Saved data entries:
+ + + + +
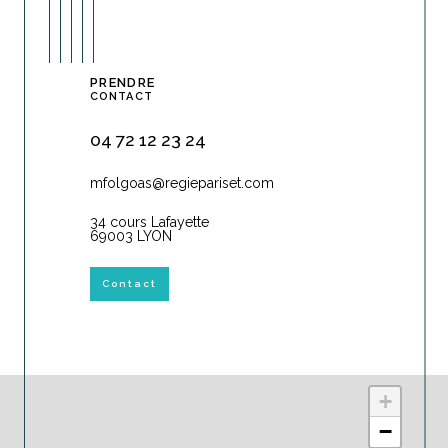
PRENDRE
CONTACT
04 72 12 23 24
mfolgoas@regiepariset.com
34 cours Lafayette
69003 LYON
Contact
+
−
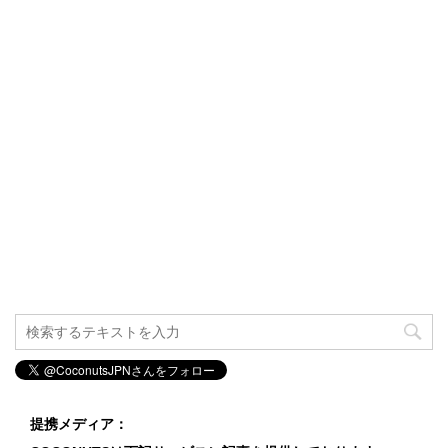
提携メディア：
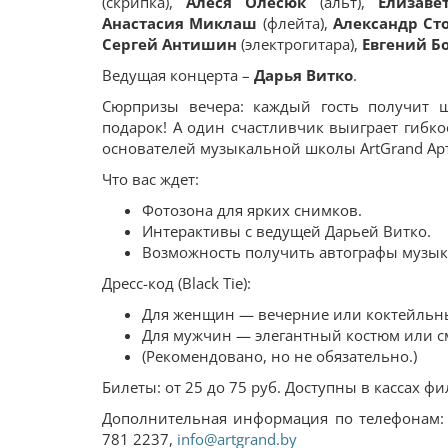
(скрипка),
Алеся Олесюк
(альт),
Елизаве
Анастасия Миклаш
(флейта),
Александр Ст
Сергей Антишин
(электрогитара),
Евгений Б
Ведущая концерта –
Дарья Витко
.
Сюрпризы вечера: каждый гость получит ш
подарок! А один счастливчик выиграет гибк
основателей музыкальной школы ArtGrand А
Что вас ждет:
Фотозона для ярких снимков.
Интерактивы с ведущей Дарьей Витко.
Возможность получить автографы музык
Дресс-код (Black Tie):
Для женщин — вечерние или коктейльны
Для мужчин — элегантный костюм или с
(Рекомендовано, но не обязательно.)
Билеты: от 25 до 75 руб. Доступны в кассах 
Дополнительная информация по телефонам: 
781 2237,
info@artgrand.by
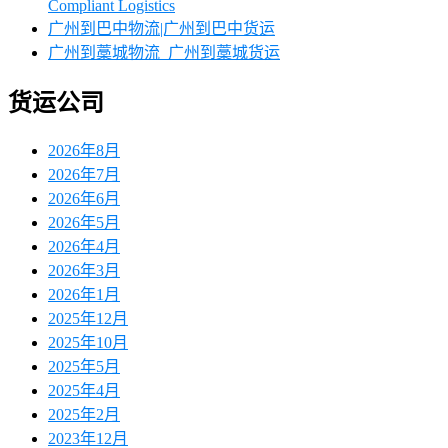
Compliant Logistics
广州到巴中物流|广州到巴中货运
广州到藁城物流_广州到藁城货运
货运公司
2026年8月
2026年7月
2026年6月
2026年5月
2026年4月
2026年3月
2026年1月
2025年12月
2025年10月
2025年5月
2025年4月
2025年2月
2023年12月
+ + + + +
EXERCISE DETAILS: Only the lines of the data holding the string "Витко" are wanted; copy each of them.

SOLUTION:
Дарья Витко
Интерактивы с ведущей Дарьей Витко.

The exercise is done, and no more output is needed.